Direction: Convert every line of the data below into a Markdown table with the columns "No." and "Entry," giving each line a row number and skipping blank lines. Leave the pictures out of the table.

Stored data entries
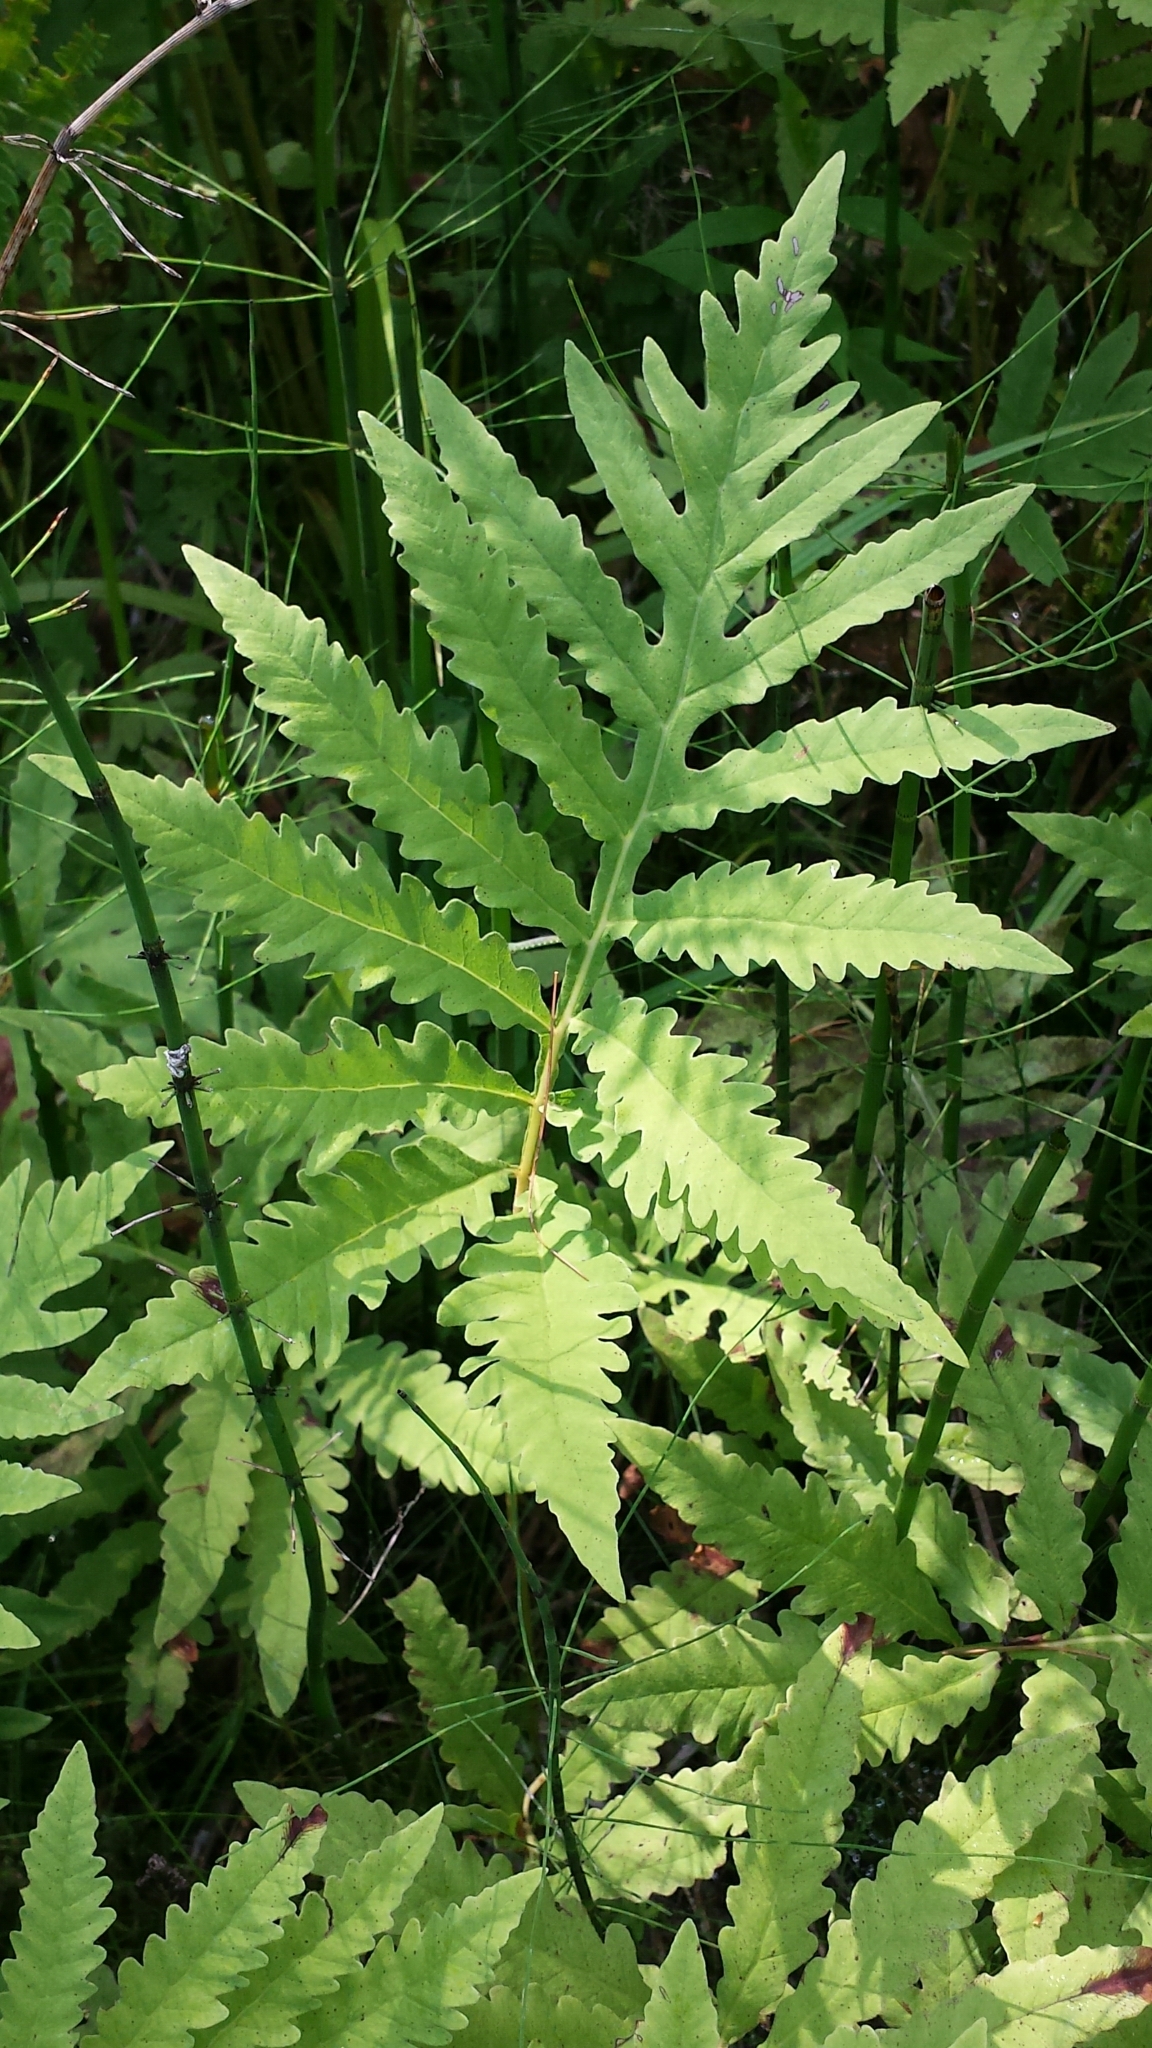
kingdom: Plantae
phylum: Tracheophyta
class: Polypodiopsida
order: Polypodiales
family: Onocleaceae
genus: Onoclea
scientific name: Onoclea sensibilis
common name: Sensitive fern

Solution to the exercise:
| No. | Entry |
|---|---|
| 1 | kingdom: Plantae |
| 2 | phylum: Tracheophyta |
| 3 | class: Polypodiopsida |
| 4 | order: Polypodiales |
| 5 | family: Onocleaceae |
| 6 | genus: Onoclea |
| 7 | scientific name: Onoclea sensibilis |
| 8 | common name: Sensitive fern |